— Supplied text —
Content starts
Dismissal if party fails to appear
(2)If a party to a proceeding before the Tribunal in respect of an application for the review of a decision (not being the person who made the decision) fails either to appear in person or to appear by a representative at a directions hearing, or an alternative dispute resolution process under Division 3, held in relation to the application, or at the hearing of the proceeding, the Tribunal may:
(a)if the person who failed to appear is the applicant--dismiss the application without proceeding to review the decision; or
(b)in any other case--direct that the person who failed to appear shall cease to be a party to the proceeding.
Dismissal if decision is not reviewable
(4)The Tribunal may dismiss an application without proceeding to review the decision if the Tribunal is satisfied that the decision is not reviewable by the Tribunal.
Content ends
— Exercise aim —
Under the dismissal provisions above, what may the Tribunal do when the party who fails to appear is the applicant?

— Provided material —
Content starts
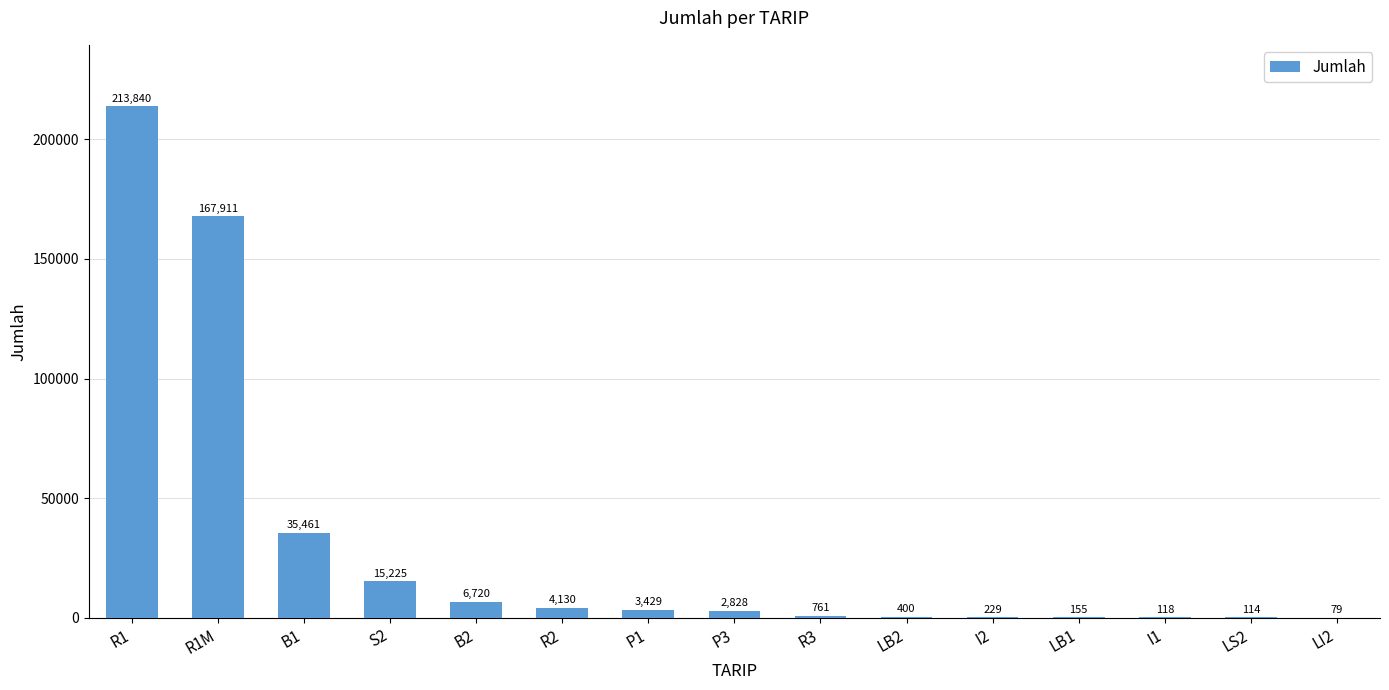

Reading left to right, transcribe all the data shown in this chart.

R1=213840	R1M=167911	B1=35461	S2=15225	B2=6720	R2=4130	P1=3429	P3=2828	R3=761	LB2=400	I2=229	LB1=155	I1=118	LS2=114	LI2=79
Content ends
— Answer below —
It may dismiss the application without proceeding to review the decision.